The point, however, is that bankruptcy is an important social tool that should not be stigmatized. It never ceases to amaze me how commercials on TV say things like "Don't declare Bankruptcy; pay us a fee and let us negotiate your debts for you".... Why on earth would anyone choose one of those "debt management counselor" services?
Bankruptcy is a great tool for the debtor who is no longer able to pay debts when owed.
Those debt management counselors are awful. Aren't they owned by the banks?
Dammit. I feel it necessary to put away my Funny Hat and instead wear my Pontificant's Hat. I'd like to request that jhNY and Aaror look beyond their narrow subjective experiences and out to the bigger picture. The Financial Services Industry (FSI) is now functioning as the END, not the MEANS. To put it another way, we no longer produce goods and services with the ASSISTANCE of the FSI, NOW the FSI extends its USURIOUS reach into each and EVERY PART of the ECONOMY. But, let's not be naive. We are ALL (or nearly all) greedy people--terribly pleased to earn a 25% return on our Mutual Funds, without ever considering what is actually being done to generate that revenue. Now one could hope that those in power and/or positions of responsibility would work toward the "Greater Good", and look for reasonable yearly ROI as part of their corporate strategy, but THAT'S NOT WHAT WE'VE DEMANDED.
We've demanded 'over the top' and 'every man for himself' capitalism, and that's what we've gotten.
If I ever get a 25% return again (return on what I have to ask) - what will actually be being done then is some serious shopping! Hermes scarves all around! That's what we are most concerned about. Who gives a crap who gets poor in the process.
Are you saying this is all my fault?
what? that I crave Hermes? I don't suppose that is your fault. It is probably the fact that I'm a wasp from the south. Can I blame that on you? Oh, maybe your reply isn't about me. dammit! It's always about mememememe!
I've been blaming the wrong people??
Dammit Resolute Bob, but why in the world are you trying to roil me into some debate I never wished to participate in? What I said in my response to Aaror below is a fact-- most people in serious credit card trouble have gotten there by losing employment or having to to pay medical bills their insurors wouldn't. I'm not advocating this-- just pointing it out.
And I have no mutual funds or retirement beyond whatever Social Security will send me by the time I need it, and I haven't participated in any demand for over-the-top capitalism ever, nor can I count myself one of its beneficiaries. Look for a fight elsewhere.
If I was looking to pick a fight, I would have been far more direct with you, and less philosophical. My frustration has to do with people looking at the symptoms of our financial woes, rather than root causes. Why do we (citizens of the United States) in large part think we can get something for nothing? How is it, that after seeing other World-leading countries in the past do the very same thing, that we think we can take $100 worth of goods or services and magically make it worth $175, so that people (from the Wall Street broker to the 401K account holder) can reap enormous rewards from goods and services that they had NO PART in creating?
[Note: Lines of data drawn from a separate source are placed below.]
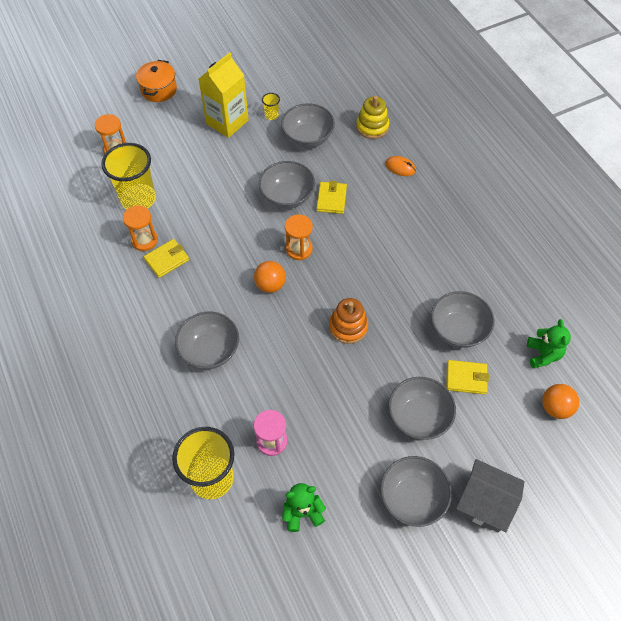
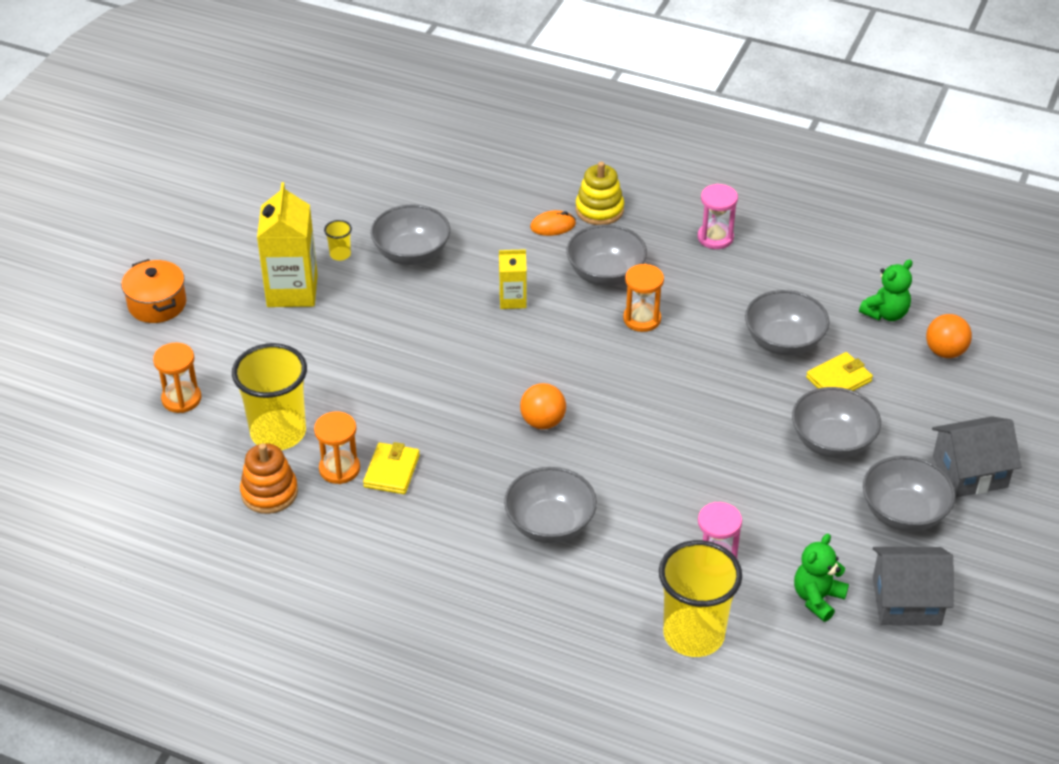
camera: 40 degrees left, 15 degrees down
grey bowl [259,161,315,209] -> grey bowl moved to [566,224,647,286]
orange hourglass [285,214,313,260] -> orange hourglass moved to [623,264,664,332]
yellow wallet [317,181,347,214] -> yellow carton [499,249,527,309]
orange stacking toy [329,298,368,344] -> orange stacking toy moved to [240,443,298,514]
yellow stacking toy [356,96,389,139] -> yellow stacking toy moved to [575,162,624,225]
green teddy bear [527,319,571,369] -> green teddy bear turned 90 degrees clockwise [859,259,912,321]
none -> pink hourglass [698,184,738,249]
none -> grey house [873,547,954,625]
A reasonable return for goods and services is no longer enough--and that demand is not sustainable. It's very annoying that we can see the bad road we're headed down, but seem not to have any will to stop it.
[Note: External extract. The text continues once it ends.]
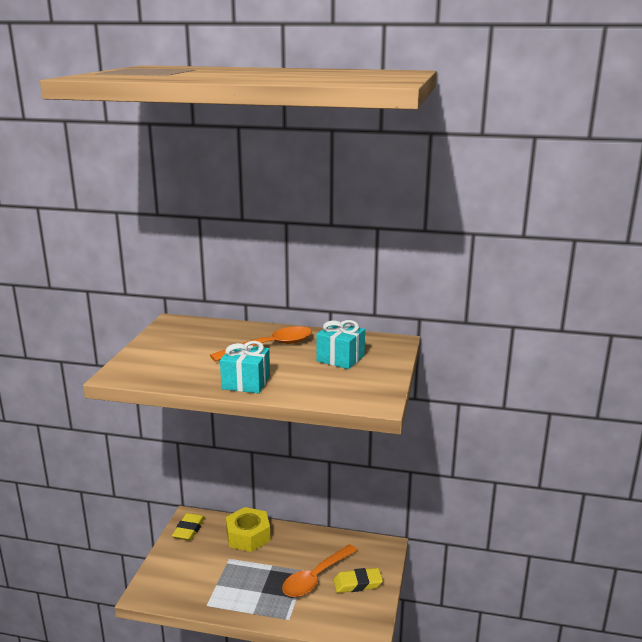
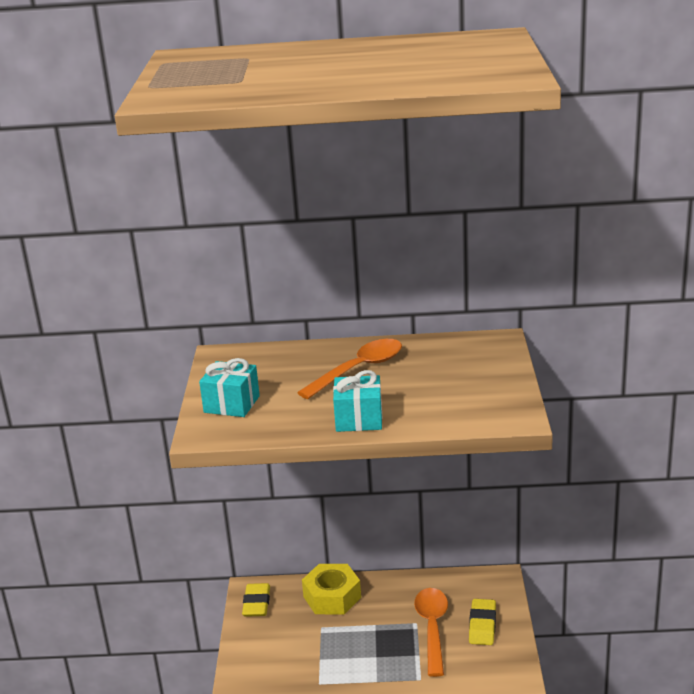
camera: 10 degrees left, 5 degrees up
orange spoon [282,544,358,597] -> orange spoon turned 150 degrees clockwise [414,588,448,677]
turquoise gift [316,320,365,369] -> turquoise gift moved to [199,358,260,417]
yellow eraser [333,568,383,593] -> yellow eraser turned 60 degrees counterclockwise [469,599,496,645]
Well I declare! as my grandmother used to say...
But what kind of example would I be to the younger generations if I did this? Holy mackeral, they would look at me like I was a, um, ah, banker or (god forbid) mortgage broker.
I shudder at the thought....
Don't worry about the younger generation. They'll love and respect you as long as you send them great birthday and Xmas presents every year.
Will you check with your friend, Pauper, to see if he's willing to take on a roommate?
Pauper has moved into a homeless shelter. Living with his parents was too depressing.